Start of Source document

If you're finding it extremely difficult to bar the first fret the LAST thing you want to do is RAISE it at the nut. The truss rod is only for adjusting neck relief, which is the amount of "bend" in the neck. Relief and action are NOT THE SAME THING.

And +1 to everything captivate just said.
Last edited by sunshowers at Mar 26, 2009,
#11
Quote by sunshowers
I sincerely hope that these guys have more expertise than you - let them diagnose the issue.
.



Totally agree... I am just more lost than i was before. Though I did wanna try to learn.

It seems to my uneducated eyes ( with guitars ) that the nut area is low and as it goes down the neck it gets VERY high. Toward even my fifth fret it is pretty high. Sometimes it even buzzes when playing open but rarely.

Would that still be consider high action?

Near the neck I can take two THIN picks between the string and first fret and it will rub. Near the body (14th fret) I wouldn't doubt if it was a 1/4 of an inch off the fret board.

Yall right though .. I am going to let this quit bothering me and have them fix it Saturday.

What "guys" are going to be working on your guitar? Are they guitar techs?

Yes the company I bought the guitar from.
Last edited by AustinTyler at Mar 26, 2009,
#12
Quote by AustinTyler

It seems to my uneducated eyes ( with guitars ) that the nut area is low and as it goes down the neck it gets VERY high. Toward even my fifth fret it is pretty high. Sometimes it even buzzes when playing open but rarely.

Would that still be consider high action?

Near the neck I can take two THIN picks between the string and first fret and it will rub. Near the body (14th fret) I wouldn't doubt if it was a 1/4 of an inch off the fret board.

All I can say, having never seen or played your guitar, is that it is absolutely normal for the distance between the neck and the strings to increase as you go down the neck.

Think about it this way -- if you wanted the distance between the strings and the fretboard to be the same all the way down the neck, that would mean the neck would have to be perfectly straight. If the neck was totally straight you wouldn't be able to fret any string without the string touching all the way down the length of the neck. That wouldn't make a very pretty sound, would it? The precise degree of "bow" in the neck is what allows fretted strings to contact the fretboard at one point only, no matter if you're up near the nut or down near the body.

Yall right though .. I am going to let this quit bothering me and have them fix it Saturday.


Yes the company I bought the guitar from.

End of Source document
Start of Provided records

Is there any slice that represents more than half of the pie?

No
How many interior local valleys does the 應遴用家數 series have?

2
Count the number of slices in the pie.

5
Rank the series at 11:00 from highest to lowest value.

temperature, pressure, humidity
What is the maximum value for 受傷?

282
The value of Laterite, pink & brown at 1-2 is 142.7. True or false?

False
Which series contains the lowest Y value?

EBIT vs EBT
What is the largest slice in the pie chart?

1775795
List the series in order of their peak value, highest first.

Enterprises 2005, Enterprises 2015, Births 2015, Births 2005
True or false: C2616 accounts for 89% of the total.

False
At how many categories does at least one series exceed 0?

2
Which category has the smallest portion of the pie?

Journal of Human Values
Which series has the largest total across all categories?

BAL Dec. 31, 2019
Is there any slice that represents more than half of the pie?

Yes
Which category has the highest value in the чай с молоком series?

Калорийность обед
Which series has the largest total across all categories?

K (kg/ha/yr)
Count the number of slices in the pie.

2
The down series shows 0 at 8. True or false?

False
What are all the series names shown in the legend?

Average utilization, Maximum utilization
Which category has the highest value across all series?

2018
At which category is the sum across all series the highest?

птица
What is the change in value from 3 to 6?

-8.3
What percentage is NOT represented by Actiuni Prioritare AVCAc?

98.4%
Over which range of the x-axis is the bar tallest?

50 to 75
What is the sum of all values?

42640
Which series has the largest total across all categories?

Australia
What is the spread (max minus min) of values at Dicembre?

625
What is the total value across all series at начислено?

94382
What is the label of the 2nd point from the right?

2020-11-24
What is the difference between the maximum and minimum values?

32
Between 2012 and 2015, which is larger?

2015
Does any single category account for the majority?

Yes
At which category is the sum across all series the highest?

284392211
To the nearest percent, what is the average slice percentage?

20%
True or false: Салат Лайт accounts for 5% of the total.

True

End of Provided records

- What to work on
(1) According to the forum thread, what is the truss rod used for?
(2) Do these statements agree with the forum thread? (a) Relief and action are the same thing. (b) The guitar's problem will be handled by the company it was bought from. (c) Strings getting farther from the neck toward the body is normal.
(3) Summarize the forum thread in three sentences.

- Task solutions
(1) Adjusting neck relief, which is the amount of "bend" in the neck.

(2)
(a) No: "Relief and action are NOT THE SAME THING."
(b) Yes: "Yes the company I bought the guitar from."
(c) Yes: "it is absolutely normal for the distance between the neck and the strings to increase as you go down the neck."

(3) A player describes a guitar whose strings sit low near the nut but get very high farther down the neck, perhaps a quarter inch off the fretboard at the 14th fret, and plans to have the company that sold it fix it on Saturday. One reply warns against raising the strings at the nut when the first fret is hard to bar, noting that the truss rod only adjusts neck relief and that relief and action are not the same. Another reply explains that string height normally increases down the neck, because the bow in the neck lets a fretted string touch the fretboard at only one point.